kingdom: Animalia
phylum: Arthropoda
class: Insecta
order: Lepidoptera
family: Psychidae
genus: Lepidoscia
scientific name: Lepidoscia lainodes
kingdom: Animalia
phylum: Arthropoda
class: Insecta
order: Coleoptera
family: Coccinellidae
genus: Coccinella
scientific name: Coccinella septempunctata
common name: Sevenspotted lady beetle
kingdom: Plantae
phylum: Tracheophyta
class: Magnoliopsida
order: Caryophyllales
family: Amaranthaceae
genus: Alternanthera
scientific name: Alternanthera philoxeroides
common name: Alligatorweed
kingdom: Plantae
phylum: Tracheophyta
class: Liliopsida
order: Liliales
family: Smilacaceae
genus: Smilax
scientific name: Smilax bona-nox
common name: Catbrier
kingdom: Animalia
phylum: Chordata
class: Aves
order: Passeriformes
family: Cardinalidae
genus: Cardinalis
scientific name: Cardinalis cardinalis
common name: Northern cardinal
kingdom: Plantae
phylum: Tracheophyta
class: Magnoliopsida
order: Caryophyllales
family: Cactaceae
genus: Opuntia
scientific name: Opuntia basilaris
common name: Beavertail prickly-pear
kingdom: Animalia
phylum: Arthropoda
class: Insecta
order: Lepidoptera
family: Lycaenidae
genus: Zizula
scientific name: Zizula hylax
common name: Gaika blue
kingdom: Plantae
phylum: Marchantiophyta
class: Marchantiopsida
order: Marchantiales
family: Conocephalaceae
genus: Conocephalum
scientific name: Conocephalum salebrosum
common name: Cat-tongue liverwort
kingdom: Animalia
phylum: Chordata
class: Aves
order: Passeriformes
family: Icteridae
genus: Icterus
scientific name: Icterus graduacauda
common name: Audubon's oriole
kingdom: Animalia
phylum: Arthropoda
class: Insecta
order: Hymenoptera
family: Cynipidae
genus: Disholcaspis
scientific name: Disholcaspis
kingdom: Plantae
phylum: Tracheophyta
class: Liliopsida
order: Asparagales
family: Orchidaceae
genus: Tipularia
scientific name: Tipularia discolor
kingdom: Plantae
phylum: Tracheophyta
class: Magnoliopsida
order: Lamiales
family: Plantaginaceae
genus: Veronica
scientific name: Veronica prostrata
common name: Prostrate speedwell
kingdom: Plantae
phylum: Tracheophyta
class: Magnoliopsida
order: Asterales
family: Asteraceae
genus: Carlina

+-------+

Short problem:
Format all of the data above as a Markdown table with two columns, Number and Record line, putting each line in its own row and leaving out any blank lines.

Written reply:
| Number | Record line |
|---|---|
| 1 | kingdom: Animalia |
| 2 | phylum: Arthropoda |
| 3 | class: Insecta |
| 4 | order: Lepidoptera |
| 5 | family: Psychidae |
| 6 | genus: Lepidoscia |
| 7 | scientific name: Lepidoscia lainodes |
| 8 | kingdom: Animalia |
| 9 | phylum: Arthropoda |
| 10 | class: Insecta |
| 11 | order: Coleoptera |
| 12 | family: Coccinellidae |
| 13 | genus: Coccinella |
| 14 | scientific name: Coccinella septempunctata |
| 15 | common name: Sevenspotted lady beetle |
| 16 | kingdom: Plantae |
| 17 | phylum: Tracheophyta |
| 18 | class: Magnoliopsida |
| 19 | order: Caryophyllales |
| 20 | family: Amaranthaceae |
| 21 | genus: Alternanthera |
| 22 | scientific name: Alternanthera philoxeroides |
| 23 | common name: Alligatorweed |
| 24 | kingdom: Plantae |
| 25 | phylum: Tracheophyta |
| 26 | class: Liliopsida |
| 27 | order: Liliales |
| 28 | family: Smilacaceae |
| 29 | genus: Smilax |
| 30 | scientific name: Smilax bona-nox |
| 31 | common name: Catbrier |
| 32 | kingdom: Animalia |
| 33 | phylum: Chordata |
| 34 | class: Aves |
| 35 | order: Passeriformes |
| 36 | family: Cardinalidae |
| 37 | genus: Cardinalis |
| 38 | scientific name: Cardinalis cardinalis |
| 39 | common name: Northern cardinal |
| 40 | kingdom: Plantae |
| 41 | phylum: Tracheophyta |
| 42 | class: Magnoliopsida |
| 43 | order: Caryophyllales |
| 44 | family: Cactaceae |
| 45 | genus: Opuntia |
| 46 | scientific name: Opuntia basilaris |
| 47 | common name: Beavertail prickly-pear |
| 48 | kingdom: Animalia |
| 49 | phylum: Arthropoda |
| 50 | class: Insecta |
| 51 | order: Lepidoptera |
| 52 | family: Lycaenidae |
| 53 | genus: Zizula |
| 54 | scientific name: Zizula hylax |
| 55 | common name: Gaika blue |
| 56 | kingdom: Plantae |
| 57 | phylum: Marchantiophyta |
| 58 | class: Marchantiopsida |
| 59 | order: Marchantiales |
| 60 | family: Conocephalaceae |
| 61 | genus: Conocephalum |
| 62 | scientific name: Conocephalum salebrosum |
| 63 | common name: Cat-tongue liverwort |
| 64 | kingdom: Animalia |
| 65 | phylum: Chordata |
| 66 | class: Aves |
| 67 | order: Passeriformes |
| 68 | family: Icteridae |
| 69 | genus: Icterus |
| 70 | scientific name: Icterus graduacauda |
| 71 | common name: Audubon's oriole |
| 72 | kingdom: Animalia |
| 73 | phylum: Arthropoda |
| 74 | class: Insecta |
| 75 | order: Hymenoptera |
| 76 | family: Cynipidae |
| 77 | genus: Disholcaspis |
| 78 | scientific name: Disholcaspis |
| 79 | kingdom: Plantae |
| 80 | phylum: Tracheophyta |
| 81 | class: Liliopsida |
| 82 | order: Asparagales |
| 83 | family: Orchidaceae |
| 84 | genus: Tipularia |
| 85 | scientific name: Tipularia discolor |
| 86 | kingdom: Plantae |
| 87 | phylum: Tracheophyta |
| 88 | class: Magnoliopsida |
| 89 | order: Lamiales |
| 90 | family: Plantaginaceae |
| 91 | genus: Veronica |
| 92 | scientific name: Veronica prostrata |
| 93 | common name: Prostrate speedwell |
| 94 | kingdom: Plantae |
| 95 | phylum: Tracheophyta |
| 96 | class: Magnoliopsida |
| 97 | order: Asterales |
| 98 | family: Asteraceae |
| 99 | genus: Carlina |